There are WAY more users who need magnification as those who need screen readers. Magnification is used by people with any level of vision loss for any reason. If you wear glasses, generally you can benefit from magnifying things, especially as you get older. That is a whopping 75 % of the country — people who wear glasses, people who wear contacts, and people who have had some type of permanent vision correction surgery.

WCAG 2.1 Level AA has two standards concerning magnification. The first one has been around for 11 years. The second is “new” (i.e., two years old) with WCAG 2.1.

SC 1.4.4 (Level AA) Resize text: Except for captions and images of texttext can be resized without assistive technology up to 200 percent without loss of content or functionality. (Level AA)

and

SC 1.4.10 (Level AA) Reflow: Content can be presented without loss of information or functionality, and without requiring scrolling in two dimensions for:

  • Vertical scrolling content at a width equivalent to 320 CSS pixels, which is equal to a starting viewport width of 1280 CSS pixels wide at 400% zoom
  • Horizontal scrolling content at a height equivalent to 256 CSS pixels, which is equal to a starting viewport height of 1024 CSS pixels at 400% zoom.

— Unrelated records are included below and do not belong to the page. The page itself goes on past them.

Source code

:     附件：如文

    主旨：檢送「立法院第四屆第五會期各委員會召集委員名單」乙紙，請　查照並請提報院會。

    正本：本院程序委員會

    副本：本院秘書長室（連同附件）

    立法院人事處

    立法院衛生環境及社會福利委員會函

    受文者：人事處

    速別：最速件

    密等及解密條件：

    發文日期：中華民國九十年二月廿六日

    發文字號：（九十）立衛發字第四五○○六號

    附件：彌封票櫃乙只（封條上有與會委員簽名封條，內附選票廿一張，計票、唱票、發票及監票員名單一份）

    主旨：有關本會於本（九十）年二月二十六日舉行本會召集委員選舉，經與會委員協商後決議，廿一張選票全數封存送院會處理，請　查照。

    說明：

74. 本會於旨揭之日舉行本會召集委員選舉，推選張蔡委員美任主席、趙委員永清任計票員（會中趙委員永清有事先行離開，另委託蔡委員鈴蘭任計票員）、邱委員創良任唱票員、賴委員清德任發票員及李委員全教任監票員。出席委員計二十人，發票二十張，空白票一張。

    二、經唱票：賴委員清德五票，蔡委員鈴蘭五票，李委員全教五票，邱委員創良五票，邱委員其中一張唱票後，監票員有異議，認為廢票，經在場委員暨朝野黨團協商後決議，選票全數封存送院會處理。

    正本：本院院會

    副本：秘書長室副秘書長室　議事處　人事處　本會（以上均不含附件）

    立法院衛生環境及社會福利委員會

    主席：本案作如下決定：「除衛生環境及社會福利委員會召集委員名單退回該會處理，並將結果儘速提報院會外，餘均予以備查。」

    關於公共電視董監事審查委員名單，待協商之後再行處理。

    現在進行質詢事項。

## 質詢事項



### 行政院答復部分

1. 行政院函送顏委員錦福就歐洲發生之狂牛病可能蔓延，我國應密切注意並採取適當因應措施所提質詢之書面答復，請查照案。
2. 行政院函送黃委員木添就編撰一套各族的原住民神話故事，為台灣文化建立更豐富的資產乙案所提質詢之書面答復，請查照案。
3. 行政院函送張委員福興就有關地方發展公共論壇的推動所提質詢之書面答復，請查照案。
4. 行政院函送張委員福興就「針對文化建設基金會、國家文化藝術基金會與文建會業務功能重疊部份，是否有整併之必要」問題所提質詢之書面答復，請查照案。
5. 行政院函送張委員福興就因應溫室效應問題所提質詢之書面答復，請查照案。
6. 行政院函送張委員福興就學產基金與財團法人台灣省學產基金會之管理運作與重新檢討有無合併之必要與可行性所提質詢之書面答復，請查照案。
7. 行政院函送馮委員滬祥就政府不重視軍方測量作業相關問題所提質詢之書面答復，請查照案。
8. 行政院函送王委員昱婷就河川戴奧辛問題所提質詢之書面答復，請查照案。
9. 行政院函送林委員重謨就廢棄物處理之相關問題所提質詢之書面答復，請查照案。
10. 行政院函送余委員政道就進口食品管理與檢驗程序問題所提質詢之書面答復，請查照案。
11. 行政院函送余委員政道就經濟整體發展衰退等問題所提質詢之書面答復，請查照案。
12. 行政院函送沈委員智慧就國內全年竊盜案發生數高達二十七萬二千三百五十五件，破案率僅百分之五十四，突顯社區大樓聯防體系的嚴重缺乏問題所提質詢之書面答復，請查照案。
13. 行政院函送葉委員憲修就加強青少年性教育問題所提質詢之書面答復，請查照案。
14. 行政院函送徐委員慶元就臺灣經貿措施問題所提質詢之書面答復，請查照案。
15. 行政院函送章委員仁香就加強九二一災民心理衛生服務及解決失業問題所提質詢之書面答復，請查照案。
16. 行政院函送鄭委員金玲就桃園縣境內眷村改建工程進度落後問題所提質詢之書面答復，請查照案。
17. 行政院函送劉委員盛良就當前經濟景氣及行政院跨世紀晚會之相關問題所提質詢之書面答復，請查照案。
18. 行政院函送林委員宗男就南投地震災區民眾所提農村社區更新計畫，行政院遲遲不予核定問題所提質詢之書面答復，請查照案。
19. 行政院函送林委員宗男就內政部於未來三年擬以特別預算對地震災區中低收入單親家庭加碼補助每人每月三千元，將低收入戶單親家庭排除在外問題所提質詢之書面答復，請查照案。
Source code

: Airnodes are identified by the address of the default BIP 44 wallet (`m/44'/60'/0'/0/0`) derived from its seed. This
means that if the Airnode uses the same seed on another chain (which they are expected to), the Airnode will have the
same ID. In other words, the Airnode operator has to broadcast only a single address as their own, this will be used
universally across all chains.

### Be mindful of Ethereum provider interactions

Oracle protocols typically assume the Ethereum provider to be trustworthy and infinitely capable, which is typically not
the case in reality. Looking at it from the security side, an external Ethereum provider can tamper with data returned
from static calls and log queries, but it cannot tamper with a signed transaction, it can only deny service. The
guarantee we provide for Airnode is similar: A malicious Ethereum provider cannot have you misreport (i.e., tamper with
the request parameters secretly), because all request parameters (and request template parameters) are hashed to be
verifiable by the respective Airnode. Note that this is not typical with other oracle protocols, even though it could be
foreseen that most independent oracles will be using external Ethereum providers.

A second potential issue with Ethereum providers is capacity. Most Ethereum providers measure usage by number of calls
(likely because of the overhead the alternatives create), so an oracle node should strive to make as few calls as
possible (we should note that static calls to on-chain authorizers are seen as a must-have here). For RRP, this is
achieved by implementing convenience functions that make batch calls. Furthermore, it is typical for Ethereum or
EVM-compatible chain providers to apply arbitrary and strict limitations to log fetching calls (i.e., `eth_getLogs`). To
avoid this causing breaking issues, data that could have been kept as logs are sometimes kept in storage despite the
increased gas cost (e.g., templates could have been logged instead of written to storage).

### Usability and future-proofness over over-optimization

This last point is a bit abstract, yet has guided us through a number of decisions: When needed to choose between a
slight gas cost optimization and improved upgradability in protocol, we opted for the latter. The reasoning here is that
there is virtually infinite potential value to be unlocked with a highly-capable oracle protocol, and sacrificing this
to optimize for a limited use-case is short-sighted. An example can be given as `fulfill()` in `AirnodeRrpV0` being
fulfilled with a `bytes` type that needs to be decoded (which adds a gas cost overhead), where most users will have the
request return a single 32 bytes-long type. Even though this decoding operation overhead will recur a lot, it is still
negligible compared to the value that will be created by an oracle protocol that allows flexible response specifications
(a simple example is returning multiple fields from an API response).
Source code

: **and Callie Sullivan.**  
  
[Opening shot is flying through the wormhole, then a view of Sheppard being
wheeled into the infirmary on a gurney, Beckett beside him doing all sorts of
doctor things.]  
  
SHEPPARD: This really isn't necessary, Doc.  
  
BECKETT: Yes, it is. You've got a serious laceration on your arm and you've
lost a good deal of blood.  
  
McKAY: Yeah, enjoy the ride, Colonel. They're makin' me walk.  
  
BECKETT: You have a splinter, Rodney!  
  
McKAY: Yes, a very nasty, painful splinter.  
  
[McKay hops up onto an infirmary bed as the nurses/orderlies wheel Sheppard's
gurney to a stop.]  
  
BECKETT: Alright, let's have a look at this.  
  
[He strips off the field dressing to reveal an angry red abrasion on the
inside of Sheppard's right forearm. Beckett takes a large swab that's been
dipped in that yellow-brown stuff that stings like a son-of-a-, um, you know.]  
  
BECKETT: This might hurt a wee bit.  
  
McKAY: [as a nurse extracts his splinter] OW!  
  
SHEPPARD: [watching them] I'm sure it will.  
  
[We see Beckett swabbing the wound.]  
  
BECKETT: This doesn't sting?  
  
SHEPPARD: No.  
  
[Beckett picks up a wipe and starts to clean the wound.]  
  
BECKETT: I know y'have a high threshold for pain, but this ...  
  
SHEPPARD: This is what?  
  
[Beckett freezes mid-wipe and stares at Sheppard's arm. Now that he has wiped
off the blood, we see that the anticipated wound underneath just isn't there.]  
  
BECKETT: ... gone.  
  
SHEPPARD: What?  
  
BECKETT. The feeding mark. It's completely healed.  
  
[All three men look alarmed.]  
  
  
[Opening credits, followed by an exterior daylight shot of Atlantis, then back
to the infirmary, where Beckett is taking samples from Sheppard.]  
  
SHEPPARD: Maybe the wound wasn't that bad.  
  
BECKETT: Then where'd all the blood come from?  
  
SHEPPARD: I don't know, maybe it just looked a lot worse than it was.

Exemptions are available for images, maps, diagrams, video, games, presentations, data tables, and interfaces where it is necessary to keep toolbars in view while manipulating content are exempt. That exemption list is not as long as it sounds. Most static and dynamic pages do not qualify.

Hmmm absolute pixel values that a developer / designer can define in CSS to get the optimal user experience — what does that sound like?

Oh yeah, RESPONSIVE BREAKPOINTS!

The guideline is called Reflow because the requirement is that the design re-organizes itself when someone zooms in up to 4X. But in actuality, it would have been more accurate to call it Responsive, because the way to implement that is *exactly* how you would implement responsive breakpoints.

— make it bigger

— re-organize the elements around the larger font sizes

— don’t make it hard for people to get around


By the way, if you are meeting the new guideline 1.4.10, you are probably inherently meeting 1.4.4

These are Level AA guidelines. I’ve heard people refer to Level AA as “nice to have.” They aren’t. Unless your company is in Ontario Canada only for Ontarians and is shutting down in five months, if there is an accessibility law, Level AA is required. Level AA is not as crucial as Level A, because Level A issues are blockers. That doesn’t mean Level AA isn’t essential!

1.4.4 and 1.4.10 are the guidelines that most likely trigger whining about how expensive being accessible is. Well, sure accessibility is going to be costly if you are doing it reactively (i.e., if you are trying to jam it in after all your design and development work is done). The vast majority of accessibility fixes are simple; five lines of code or less. Magnification fixes do not come in the “simple” category. Proactive accessibility where you design and code your digital property to be accessible; it is a less expensive approach that results in a better product with fewer bugs that will more likely hit your release dates. Starting with an accessible design system like Clarity will help save you time. Don’t reinvent the wheel if you don’t have to.

Be proactive, be responsive, be inclusive, and you drastically reduce your risk of getting sued. You can view this as doing the right thing, or you can view this as not wanting to be the next notch on a litigator’s belt. I don’t particularly care why people decide to become accessible. I just care that they do it.